Francois Audouze (1943 - 2024)

By Jean-Paul Demoule and Nathan Schlanger

Our colleague the French prehistorian Françoise Audouze passed away on 12 August 2024. A member of the EAA executive Board from 1997 to 2003, she was in charge of the organisation of the EAA's 10th annual meeting in Lyon in 2004, the only time to date that EAA meetings were held in France. Together with Jacques Lasfargue, director of the Rhône-Alpes regional archaeological service, she ensured that the conference unfolded in excellent conditions, taking advantage of the venerable archaeological history of Lyon, the capital of Gaul in Roman times.

Born in 1943, Françoise Audouze studied prehistory at the Sorbonne with André Leroi-Gourhan, the most innovative French prehistorian of his time. Her first interest was in the Bronze Age, of which there were at that time very few specialists in France: following her thesis on this topic, she was recruited by the French National Centre for Scientific Research (CNRS). In addition to her own research, she took part in two major surveys of Bronze Age artefacts, the Prähistorische Bronzefunde, coordinated by Hermann Müller-Karpe in Germany, and the series typologies de l’âge du Bronze en France, launched by the Société préhistorique française. And it was on this same subject that she taught from 1975 to 2000 at the University of Paris I Panthéon-Sorbonne, so as to broaden the protohistory curricula from its main focus on the Neolithic and Iron Age periods. The seminar she later taught in Nanterre on “the archaeology of technology” (with Sander van der Leeuw and Nathan Schlanger) did much to strengthen the interdisciplinary character and the theoretical ambitions of the study of techniques, à la française. In this respect, her 2002 article on “Leroi-Gourhan, a Philosopher of Technique and Evolution” proved influential in presenting the thrust of this research tradition to an English-reading scholarly audience.

Such initiatives helped considerably to disprove the label of “continental insularity” long stuck, with considerable justification, to French archaeology. Indeed Françoise played an active role in modernising French archaeology, which had a venerable tradition of research in the Mediterranean “cradles of civilisation” in Greece, Italy, the Near East and Egypt, but which remained for long underdeveloped on French soil. There, even as late as the 1970s, most archaeological excavations were carried out by enthusiastic amateurs, with only limited resources, uncertain professional standards and loose legal frameworks. In 1979, together with Anick Coudart, Alain Schnapp and Jean-Paul Demoule, among others, Françoise was one of the founders of the militant journal Les Nouvelles de l'Archéologie, which played a key role in mobilising French archaeologists and in bringing about a number of essential scientific and organisational reforms, including the proper establishment of preventive archaeology as a research oriented public service. From 1987 to 1998, she also took on the direction of the CNRS archaeological research centre at Valbonne near Nice, which federated a network of some twenty teams spread across France.

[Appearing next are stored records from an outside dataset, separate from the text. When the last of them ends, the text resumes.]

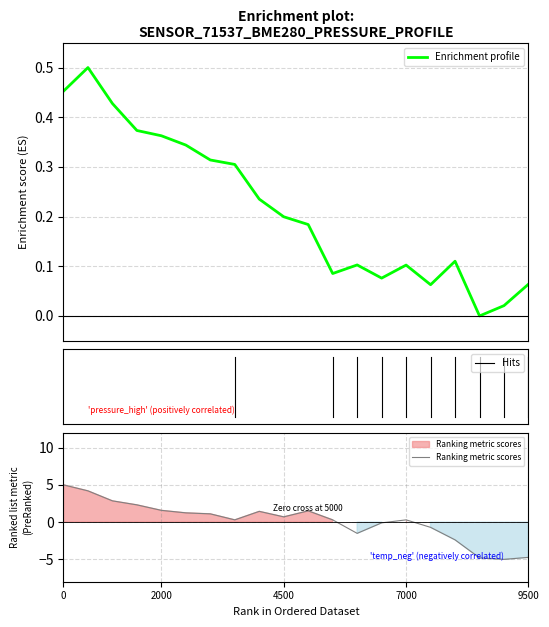

What is the minimum value for Ranking metric scores?

-5.0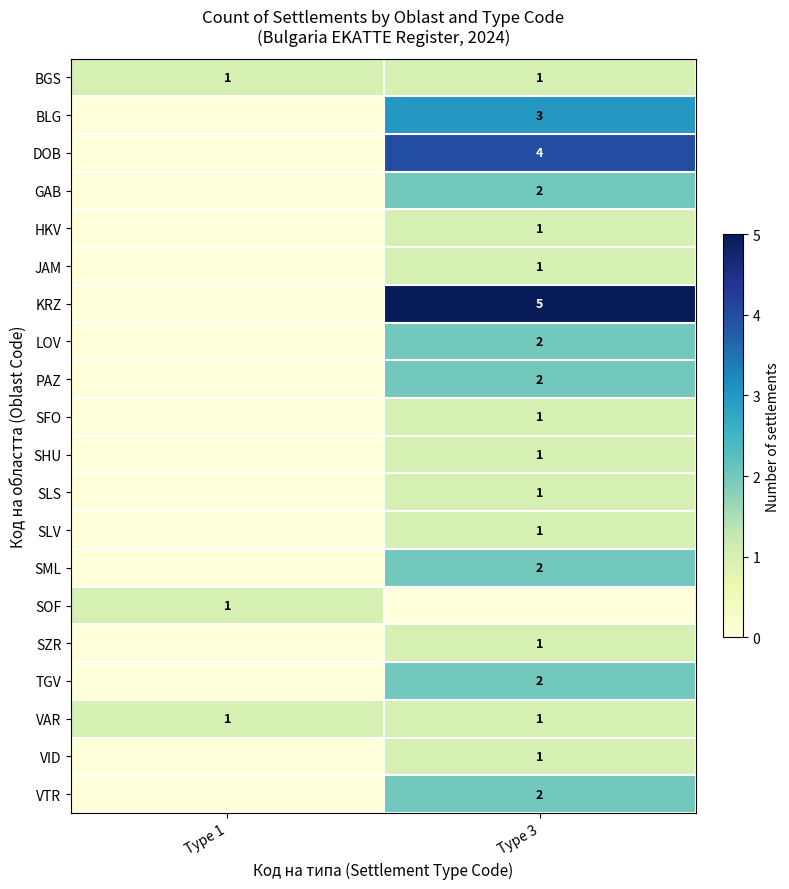

At which category is the sum across all series the highest?

Type 3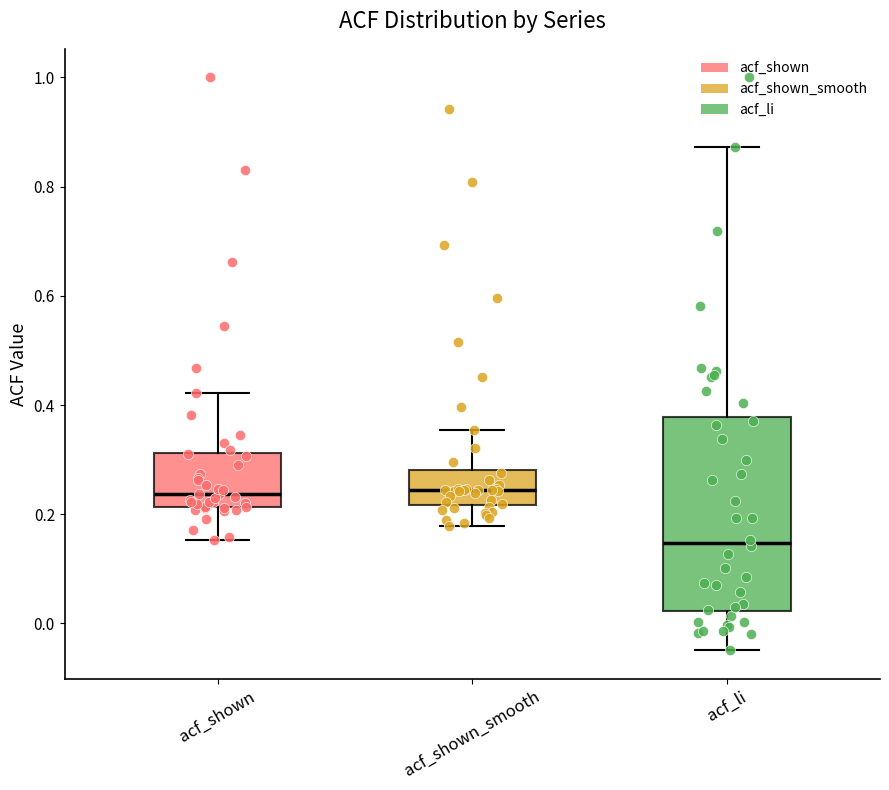

Where is the upper edge of the box for acf_shown_smooth on the y-axis? The values are not printed on the chart, so give them approximately, as read against the axis.

0.28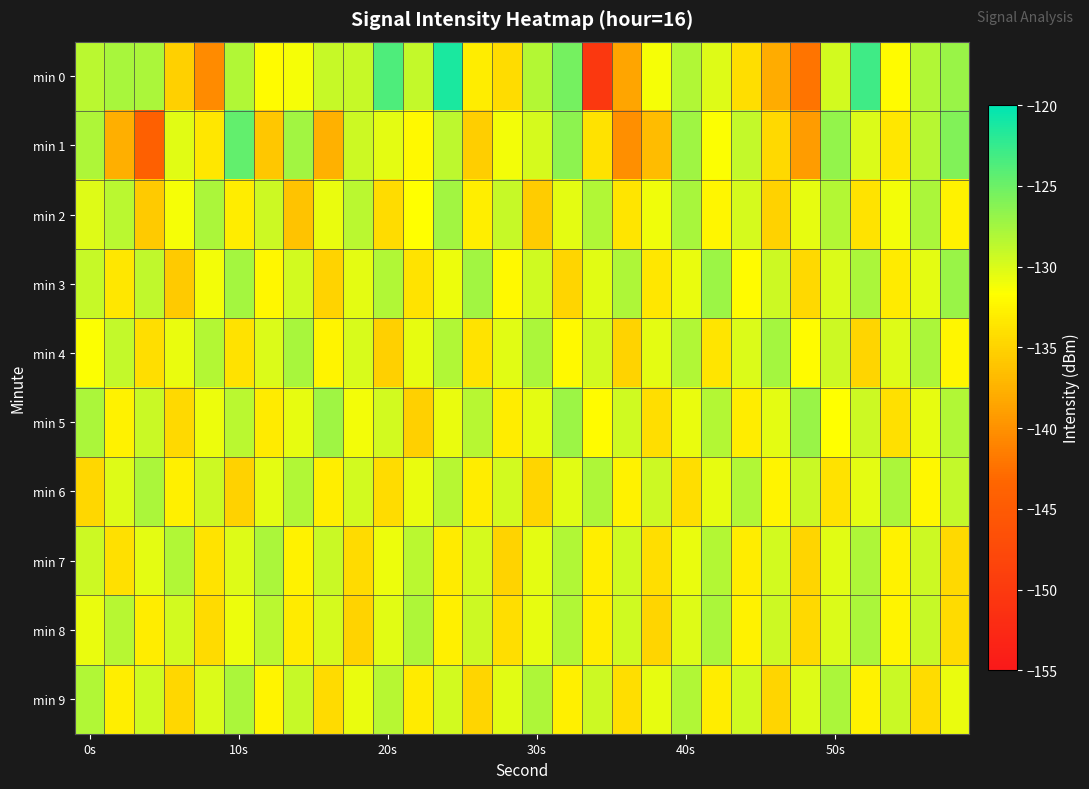

Which series has the widest spread of values?

min 0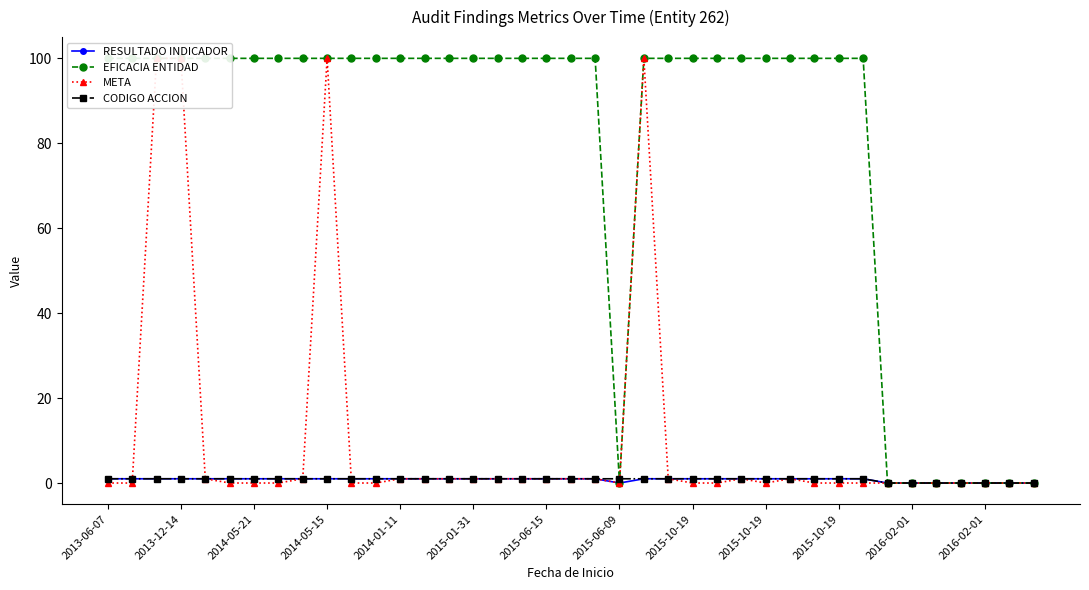

How many lines are shown in the chart?

4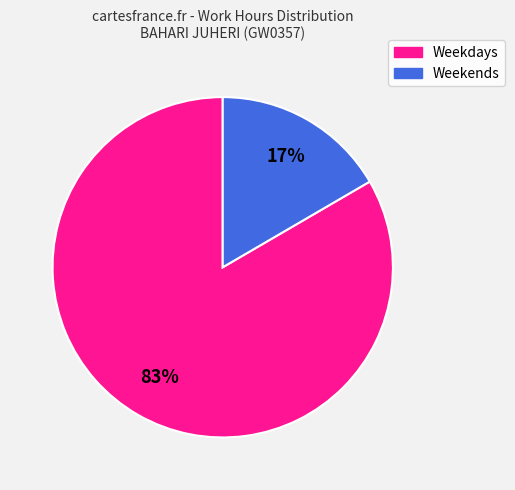

Does any single category account for the majority?

Yes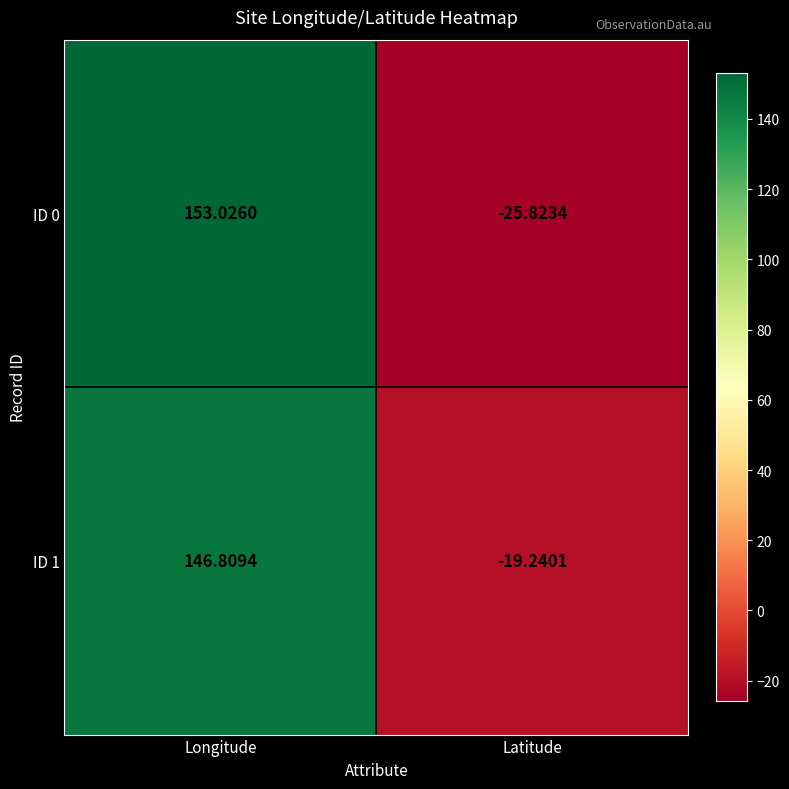

At which category is the sum across all series the highest?

Longitude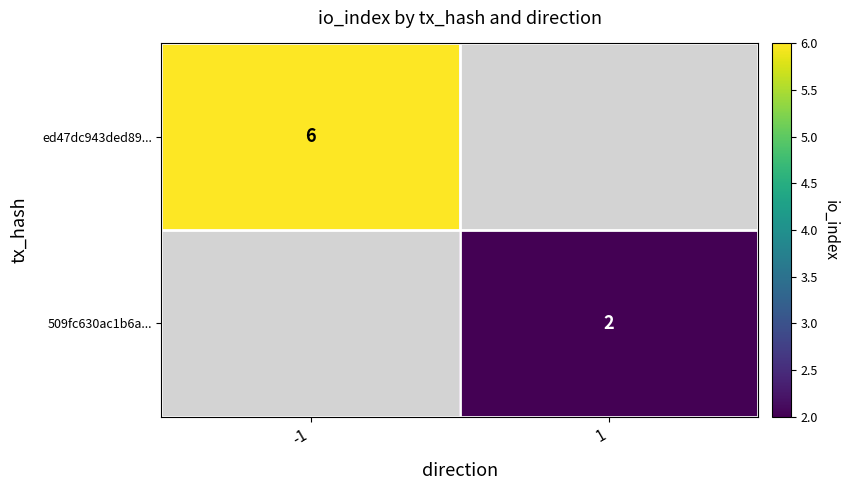

The ed47dc943ded89... series shows 3 at -1. True or false?

False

While Françoise initially undertook several archaeological digs on Bronze and Iron Age sites, her main excavation project, lasting from 1976 until 2009, was at Verberie, a major Magdalenian settlement on the banks of the River Oise. She extended there the methodologies developed by Leroi-Gourhan at the famous Upper Palaeolithic site of Pincevent, particularly with regards to environmental sciences, studies of seasonality, fauna and spatial analysis, the whole resulting in numerous publications. In addition to her European connections, Françoise had also many scientific links with women researchers in the United States, and shared their interests in questions of gender and the archaeology of childhood. She took an active part in the annual meetings of the Society for American Archaeology and taught at the University of Illinois and the University of California in 1997 and 1998.

In recent years, before her health declined, she set to complete the research and publication of the data accumulated from her excavations at Verberie, but she also found the time to support an NGO in Bangladesh. She will be sorely missed for her spirit, at once incisive and open-minded, as well as the encouragements she knew to give to students and younger colleagues, in France and abroad.